Texte extrait:

Les autres distillateurs reconnaissent que les petits volumes ne pourront pas être distillés en priorité. Malgré le système  de pénalisation prévu pour éviter les surengagements, le risque de ne pas pouvoir subventionner tout un volume engagé à la distillation reste trop important. Affichant sa prudence dans le Midi, Axel Tapissier compte aller chercher au maximum 30 % des volume à distiller pour ses gros contrats afin de les distiller dès maintenant. Pour le reste, le directeur de Sud Languedoc estime qu’« il est urgent de ne pas se presser pour distiller. Je ne suis pas fort en spéculation. On entend tout et son contraire sur volumes. Je n’ai pas l’impression des retours de terrain qu’il y ait tant de volumes, à part le rafraîchissement de certaines caves. Mais à entendre fédérations, sera un déluge… »

Ouverture des vannes aux négociants

N’ayant pas sa langue dans sa poche, le distillateur méridional juge que « le problème, c’est l’ouverture des vannes de la distillation de crise aux négociants. Cette décision politique risque d’augmenter le volume de réfaction. Si l’on atteint 4 millions hl, la réfaction sera de 50 %, et les caves qui veulent faire de la place avant la vendange n’y arriveront pas, ce qui ne résoudra pas forcément le problème de la viticulture. » Demandé par le négoce, cet accès à la distillation de crise est une première qui peut chambouler un dispositif jusque-là calibré par la production. Au moins en termes de volumes, les cours étant un autre sujet, sensible.

En termes financiers, les distillateurs sont loin d’être entièrement satisfaits par leur enveloppe de 10 millions € pour 40 €/hl d’alcool pur. « Nos aides ne sont pas élevées. Avec 5 €/hl quand transport le monte à 2 €/hl, il est faux de croire que distillateurs vont se faire de l’argent pendant la crise » estime Bernard Douence à Bordeaux. « 5 €/hl, ça ne couvre pas tous nos frais, de distillation, d’administratifs, de dépollution, de traitement par rectification ou dénaturation…. » renchérit Jean-Michel Naud.

Données fournies:
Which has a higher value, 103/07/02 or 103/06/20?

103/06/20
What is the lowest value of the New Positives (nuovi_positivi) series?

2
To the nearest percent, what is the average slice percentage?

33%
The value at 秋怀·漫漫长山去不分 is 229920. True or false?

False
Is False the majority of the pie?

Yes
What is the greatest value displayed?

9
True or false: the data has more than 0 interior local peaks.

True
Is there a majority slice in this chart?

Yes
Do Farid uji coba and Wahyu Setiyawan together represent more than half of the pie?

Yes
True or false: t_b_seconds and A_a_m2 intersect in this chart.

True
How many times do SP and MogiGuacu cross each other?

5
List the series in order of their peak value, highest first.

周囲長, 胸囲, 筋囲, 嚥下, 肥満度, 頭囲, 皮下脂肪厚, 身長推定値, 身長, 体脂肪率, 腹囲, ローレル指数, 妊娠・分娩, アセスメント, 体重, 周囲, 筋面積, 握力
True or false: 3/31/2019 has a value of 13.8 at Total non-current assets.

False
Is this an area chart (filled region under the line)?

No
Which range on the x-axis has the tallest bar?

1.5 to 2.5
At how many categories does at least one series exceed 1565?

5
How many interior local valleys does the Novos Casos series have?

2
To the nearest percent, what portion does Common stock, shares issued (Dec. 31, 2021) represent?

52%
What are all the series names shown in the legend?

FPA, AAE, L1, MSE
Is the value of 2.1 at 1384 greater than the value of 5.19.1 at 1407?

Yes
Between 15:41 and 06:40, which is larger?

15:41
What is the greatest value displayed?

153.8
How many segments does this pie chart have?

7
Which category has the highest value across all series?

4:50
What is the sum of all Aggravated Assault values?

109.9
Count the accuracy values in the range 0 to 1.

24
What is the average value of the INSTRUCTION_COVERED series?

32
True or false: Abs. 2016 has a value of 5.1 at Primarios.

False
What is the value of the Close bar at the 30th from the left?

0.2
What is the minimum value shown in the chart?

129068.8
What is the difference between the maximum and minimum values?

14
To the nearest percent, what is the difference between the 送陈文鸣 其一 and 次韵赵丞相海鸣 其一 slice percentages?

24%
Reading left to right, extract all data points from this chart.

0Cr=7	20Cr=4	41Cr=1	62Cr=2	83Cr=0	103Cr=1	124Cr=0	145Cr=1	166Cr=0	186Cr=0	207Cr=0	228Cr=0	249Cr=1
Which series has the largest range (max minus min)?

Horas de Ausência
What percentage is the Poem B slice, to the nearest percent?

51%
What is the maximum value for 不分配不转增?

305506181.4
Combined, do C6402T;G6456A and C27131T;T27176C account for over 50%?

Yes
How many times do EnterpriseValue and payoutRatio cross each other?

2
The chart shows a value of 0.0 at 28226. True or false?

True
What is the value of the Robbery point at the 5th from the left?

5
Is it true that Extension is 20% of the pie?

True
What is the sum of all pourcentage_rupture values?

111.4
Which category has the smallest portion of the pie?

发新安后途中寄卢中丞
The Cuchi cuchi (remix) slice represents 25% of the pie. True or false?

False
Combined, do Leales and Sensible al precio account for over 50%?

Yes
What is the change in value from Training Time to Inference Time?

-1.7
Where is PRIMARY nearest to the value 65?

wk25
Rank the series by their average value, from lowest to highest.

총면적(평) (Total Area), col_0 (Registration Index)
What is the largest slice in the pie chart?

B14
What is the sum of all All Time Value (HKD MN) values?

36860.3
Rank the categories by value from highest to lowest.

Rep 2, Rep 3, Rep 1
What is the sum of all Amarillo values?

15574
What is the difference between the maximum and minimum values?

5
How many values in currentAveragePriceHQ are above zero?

Activité: Mettez à jour le passage de l'extrait sur la distillation de crise allant de « N’ayant pas sa » jusqu'à « autre sujet, sensible. », en remplaçant « le distillateur méridional » par « Axel Tapissier ».

Réponse rédigée:
N’ayant pas sa langue dans sa poche, Axel Tapissier juge que « le problème, c’est l’ouverture des vannes de la distillation de crise aux négociants. Cette décision politique risque d’augmenter le volume de réfaction. Si l’on atteint 4 millions hl, la réfaction sera de 50 %, et les caves qui veulent faire de la place avant la vendange n’y arriveront pas, ce qui ne résoudra pas forcément le problème de la viticulture. » Demandé par le négoce, cet accès à la distillation de crise est une première qui peut chambouler un dispositif jusque-là calibré par la production. Au moins en termes de volumes, les cours étant un autre sujet, sensible.